Each week this course would focus on an important language and/or region of the world. We will explore things like the geography of the region, names you should know, what languages are spoken where, and some characteristics of those languages. For example, one week might focus on China: what are its different ethnic groups…is Chinese a single language with many dialects?…do Chinese characters represent words or sounds? how do you pronounce Chinese transliteration (pinyin)?…how much of Asia does China take up?…is Tibet part of China…is Mongolia?…what’s China’s connection with Korea and Japan?…

Another week could focus on Iberia. Everyone knows that they speak Spanish in Spain…but kids won’t know about Catalan. How and why is it closer to French than to Spanish? Where else is it spoken? What about Galician — is it really just Portuguese? And why is Basque so utterly different from everything else? And where and why did Spanish and Portuguese spread around so much of the world?…Do they speak Spanish in all of Latin America?…And why is it called “Latin” America anyway?…

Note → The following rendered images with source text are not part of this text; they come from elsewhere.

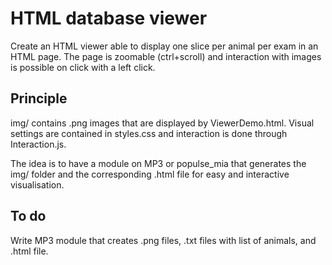 # HTML database viewer

Create an HTML viewer able to display one slice per animal 
per exam in an HTML page. The page is zoomable (ctrl+scroll) and interaction with images is possible on click with a left click.

## Principle

img/ contains .png images that are displayed by ViewerDemo.html. Visual settings are contained in styles.css and interaction is done through Interaction.js.

The idea is to have a module on MP3 or populse_mia that generates the img/ folder and the corresponding .html file for easy and interactive visualisation.

## To do
Write MP3 module that creates .png files, .txt files with list of animals, and .html file.
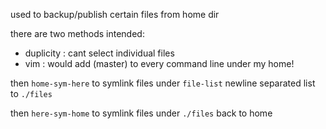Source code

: used to backup/publish certain files from home dir

there are two methods intended:

- duplicity : cant select individual files
- vim : would add (master) to every command line under my home!

then ``home-sym-here`` to symlink files under ``file-list`` newline separated list to ``./files``

then ``here-sym-home`` to symlink files under ``./files`` back to home
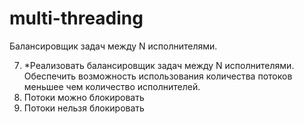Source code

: # multi-threading
Балансировщик задач между N исполнителями.


7. *Реализовать балансировщик задач между N исполнителями. 
Обеспечить возможность использования количества потоков меньшее чем количество исполнителей.
  1. Потоки можно блокировать
  2. Потоки нельзя блокировать

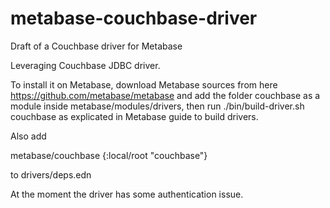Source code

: # metabase-couchbase-driver
Draft of a Couchbase driver for Metabase

Leveraging Couchbase JDBC driver.

To install it on Metabase, download Metabase sources from here https://github.com/metabase/metabase and add the folder couchbase as a module inside metabase/modules/drivers, then run ./bin/build-driver.sh couchbase as explicated in Metabase guide to build drivers. 

Also add 

metabase/couchbase          {:local/root "couchbase"}

to drivers/deps.edn

At the moment the driver has some authentication issue.
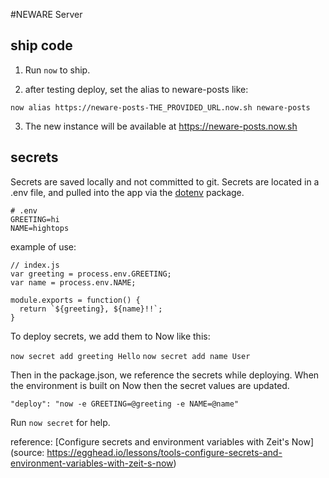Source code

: #NEWARE Server

## ship code

1. Run `now` to ship.

2. after testing deploy, set the alias to neware-posts like:

`now alias https://neware-posts-THE_PROVIDED_URL.now.sh neware-posts`

3. The new instance will be available at https://neware-posts.now.sh

## secrets

Secrets are saved locally and not committed to git. Secrets are located in a .env file, and pulled into the app via the [dotenv](https://github.com/motdotla/dotenv) package. 

    # .env
    GREETING=hi
    NAME=hightops

example of use:
     
    // index.js
    var greeting = process.env.GREETING;
    var name = process.env.NAME;

    module.exports = function() {
      return `${greeting}, ${name}!!`;
    }

To deploy secrets, we add them to Now like this:

`now secret add greeting Hello`
`now secret add name User`

Then in the package.json, we reference the secrets while deploying. When the environment is built on Now then the secret values are updated.

    "deploy": "now -e GREETING=@greeting -e NAME=@name"

Run `now secret` for help.

reference: [Configure secrets and environment variables with Zeit's Now](source: https://egghead.io/lessons/tools-configure-secrets-and-environment-variables-with-zeit-s-now)


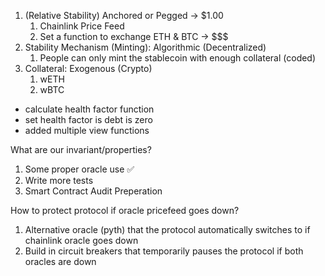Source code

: 1. (Relative Stability) Anchored or Pegged -> $1.00
   1. Chainlink Price Feed
   2. Set a function to exchange ETH & BTC -> $$$
2. Stability Mechanism (Minting): Algorithmic (Decentralized)
   1. People can only mint the stablecoin with enough collateral (coded)
3. Collateral: Exogenous (Crypto)
   1. wETH
   2. wBTC

- calculate health factor function
- set health factor is debt is zero
- added multiple view functions

What are our invariant/properties?

1. Some proper oracle use ✅
2. Write more tests
3. Smart Contract Audit Preperation

How to protect protocol if oracle pricefeed goes down?

1. Alternative oracle (pyth) that the protocol automatically switches to if chainlink oracle goes down
2. Build in circuit breakers that temporarily pauses the protocol if both oracles are down
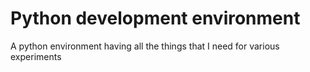 # Python development environment

A python environment having all the things that I need for various experiments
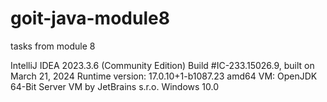 # goit-java-module8
tasks from module 8


IntelliJ IDEA 2023.3.6 (Community Edition)
Build #IC-233.15026.9, built on March 21, 2024
Runtime version: 17.0.10+1-b1087.23 amd64
VM: OpenJDK 64-Bit Server VM by JetBrains s.r.o.
Windows 10.0


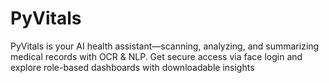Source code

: # PyVitals
PyVitals is your AI health assistant—scanning, analyzing, and summarizing medical records with OCR &amp; NLP. Get secure access via face login and explore role-based dashboards with downloadable insights
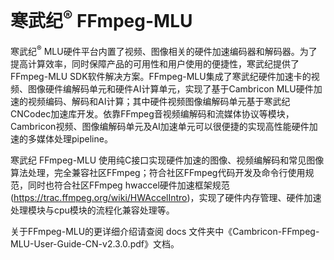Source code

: 
寒武纪<sup>®</sup> FFmpeg-MLU
====================================

寒武纪<sup>®</sup> MLU硬件平台内置了视频、图像相关的硬件加速编码器和解码器。为了提高计算效率，同时保障产品的可用性和用户使用的便捷性，寒武纪提供了FFmpeg-MLU SDK软件解决方案。FFmpeg-MLU集成了寒武纪硬件加速卡的视频、图像硬件编解码单元和硬件AI计算单元，实现了基于Cambricon MLU硬件加速的视频编码、解码和AI计算；其中硬件视频图像编解码单元基于寒武纪CNCodec加速库开发。依靠FFmpeg音视频编解码和流媒体协议等模块，Cambricon视频、图像编解码单元及AI加速单元可以很便捷的实现高性能硬件加速的多媒体处理pipeline。

​寒武纪 FFmpeg-MLU 使用纯C接口实现硬件加速的图像、视频编解码和常见图像算法处理，完全兼容社区FFmpeg；符合社区FFmpeg代码开发及命令行使用规范，同时也符合社区FFmpeg hwaccel硬件加速框架规范(https://trac.ffmpeg.org/wiki/HWAccelIntro)，实现了硬件内存管理、硬件加速处理模块与cpu模块的流程化兼容处理等。

关于FFmpeg-MLU的更详细介绍请查阅 docs 文件夹中《Cambricon-FFmpeg-MLU-User-Guide-CN-v2.3.0.pdf》文档。
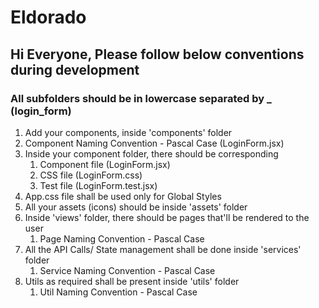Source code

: # Eldorado
## Hi Everyone, Please follow below conventions during development
### All subfolders should be in lowercase separated by _ (login_form)

1.  Add your components, inside 'components' folder
2.  Component Naming Convention - Pascal Case (LoginForm.jsx)
3.  Inside your component folder, there should be corresponding 
    1.  Component file (LoginForm.jsx)
    2.  CSS file (LoginForm.css)
    3.  Test file (LoginForm.test.jsx)
4.  App.css file shall be used only for Global Styles
5.  All your assets (icons) should be inside 'assets' folder
6.  Inside 'views' folder, there should be pages that'll be rendered to the user
    1.  Page Naming Convention - Pascal Case 
7.  All the API Calls/ State management shall be done inside 'services' folder
    1.  Service Naming Convention - Pascal Case 
8.  Utils as required shall be present inside 'utils' folder
    1.  Util Naming Convention - Pascal Case 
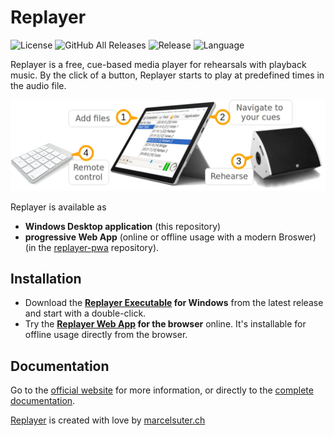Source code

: # Replayer

![License](https://img.shields.io/github/license/suterma/Replayer.svg)
![GitHub All Releases](https://img.shields.io/github/downloads/suterma/Replayer/total.svg)
![Release](https://img.shields.io/github/release/suterma/Replayer.svg)
![Language](https://img.shields.io/github/languages/top/suterma/Replayer.svg)

Replayer is a free, cue-based media player for rehearsals with playback music. By the click of a button, Replayer starts to play at predefined times in the audio file.

![Visual Functioning Overview](/DOC/visual-function-classic-horizontal-1440p.webp)

Replayer is available as

- **Windows Desktop application** (this repository)
- **progressive Web App** (online or offline usage with a modern Broswer) (in the [replayer-pwa](https://github.com/suterma/replayer-pwa) repository).

## Installation

- Download the **[Replayer Executable](https://github.com/suterma/Replayer/releases/latest) for Windows** from the latest release and start with a double-click.
- Try the **[Replayer Web App](https://web.replayer.app) for the browser** online. It's installable for offline usage directly from the browser.

## Documentation

Go to the [official website](https://replayer.app) for more information, or directly to the [complete documentation](https://replayer.app/documentation).

[Replayer](https://replayer.app) is created with love by [marcelsuter.ch](https://marcelsuter.ch)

Another week could focus on the English-speaking world…why is English so widespread?…how does it vary in different English-speaking countries?…why do most of them border the sea?…what does English look like for a non-native speaker?… Then I’m thinking of the former Soviet Union one week, including a look at the enormous spread of the Turkic peoples into Central Asia and western China, and the Indian subcontinent for a fifth week (no particular order suggested yet). That would leave the last week for a pot-pourri, including the often-neglected Indonesia.

It would be interesting to see what prior knowledge kids come in with. For example, they probably know that China is the most populous country, but they probably don’t know that it’s more than 25% of the world’s population. And I’d bet that very few know that the U.S. has only 5% of the world’s people, or that India has more than three times our population. And surely none of them know that the aforementioned Indonesia has just about as many people as we do. Some interesting activities could include “guessing” quizzes, follow-up research, use of map pins, a “guess that language” activity….

This is obviously far too extensive for a six-week course as described, but it’s a good start.